# EXTRACT TO READ:
----------
GRX With ReMOTE: First in Human in India

Corindus

Status

Completed

Conditions

Percutaneous Coronary Intervention

Treatments

Device: Remote treatment of PCI.

Study type

Interventional

Funder types

Industry

Identifiers

NCT03705481

104-07972

Details and patient eligibility

About

To evaluate the safety and performance of CorPath GRX POP System, in the ReMOTE (location outside hospital) delivery and manipulation of coronary guidewires and stent/balloon catheters, and manipulation of guide catheters during PCI procedures.

Full description

Prospective, single-arm, single center, non-randomized feasibility study of the CorPath GRX POP System to examine its performance during remote angioplasty (ballooning) and stenting and patient outcomes through 48 hours post-PCI procedure hospital discharge, whichever occurs first.

Enrollment

5 patients

Sex

All

Ages

18+ years old

Volunteers

Accepts Healthy Volunteers

Inclusion criteria

Age ≥18 years;
Patients with coronary artery disease with clinical indication for PCI;
Patient deemed appropriate for robotic-assisted PCI; and
The subject has been informed of the nature of the study, agrees to its provisions and has provided written informed consent.

Angiographic Inclusion:

Study lesion is a single de novo native coronary artery lesion (i.e. a coronary lesion not previously treated).
The lesion reference vessel diameter is between 2.50 mm and 4.0 mm by visual estimate.
Study lesion length less or equal to 20 mm by visual estimate.
The study lesion length can be treated with one stent. The stent should be able to cover the whole length of the lesion with at least 2 mm of normal segments on proximal and distal edges of the lesion.
Study lesion diameter showing significant stenosis of at least 50% by visual estimate.

Exclusion criteria

Failure/inability/unwillingness to provide informed consent; or
The investigator determines that the patient or the coronary anatomy is not suitable for robotic-assisted PCI.

Angiographic Exclusion:

Target lesion that cannot be fully covered by a single stent.
----------
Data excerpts
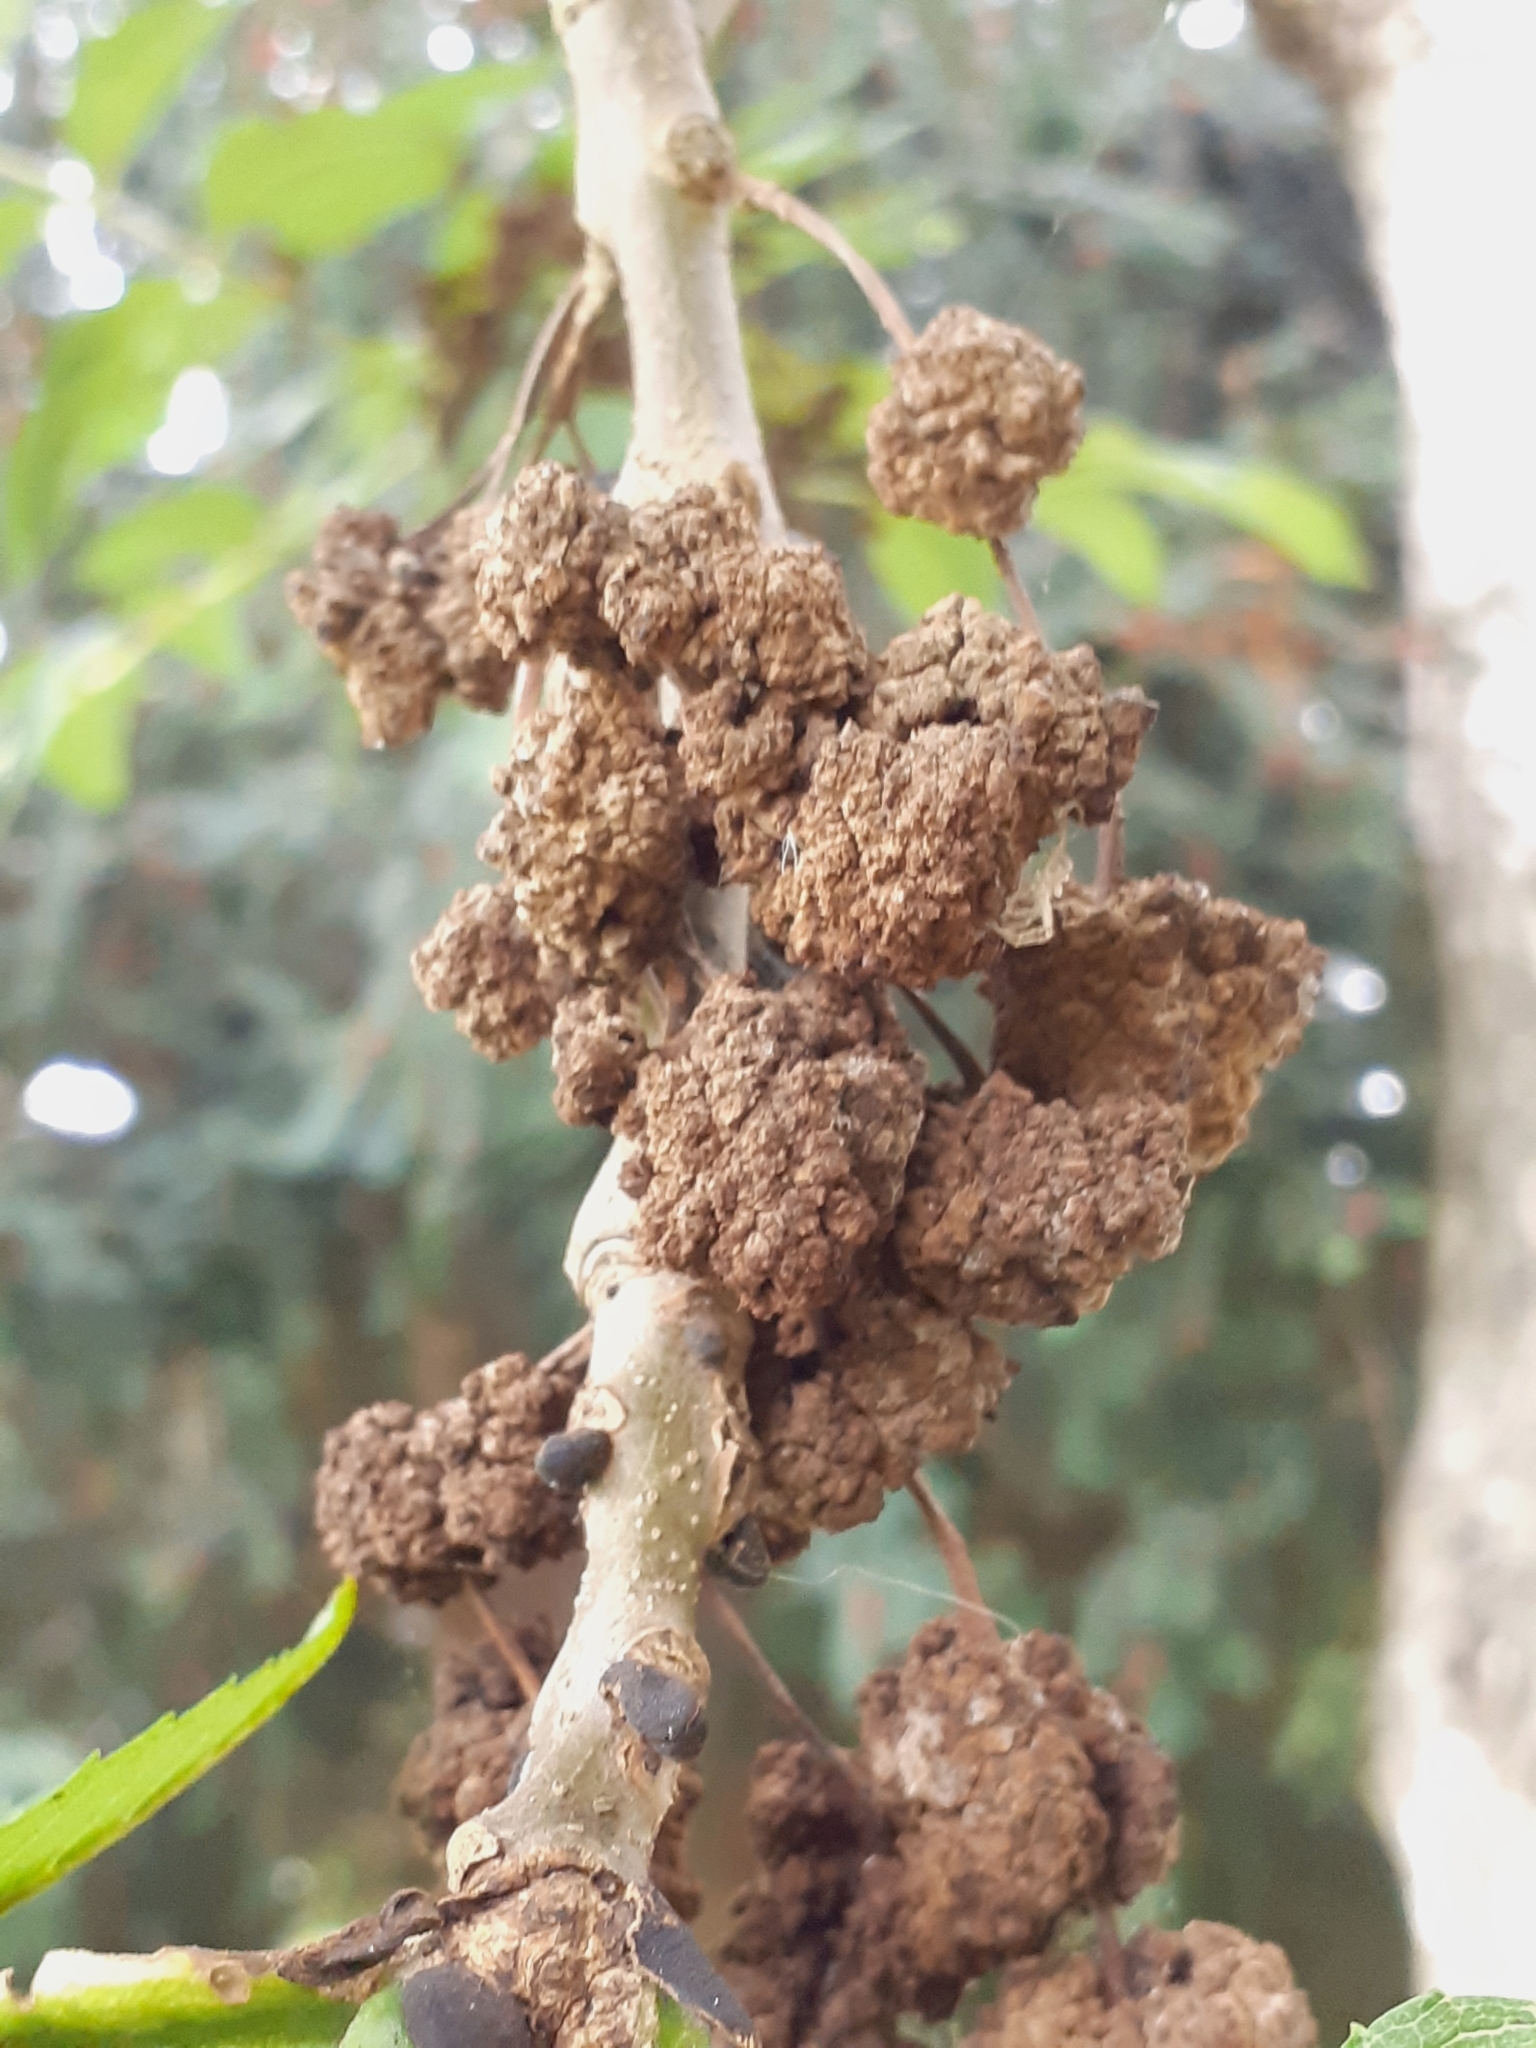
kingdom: Animalia
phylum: Arthropoda
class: Arachnida
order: Trombidiformes
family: Eriophyidae
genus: Aceria
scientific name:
----------
# AIM OF THE EXERCISE:
Repeat word for word the part of the trial listing between "The study lesion" and "of the lesion.", inclusive.

# RESPONSE FOR THIS EXERCISE:
The study lesion length can be treated with one stent. The stent should be able to cover the whole length of the lesion with at least 2 mm of normal segments on proximal and distal edges of the lesion.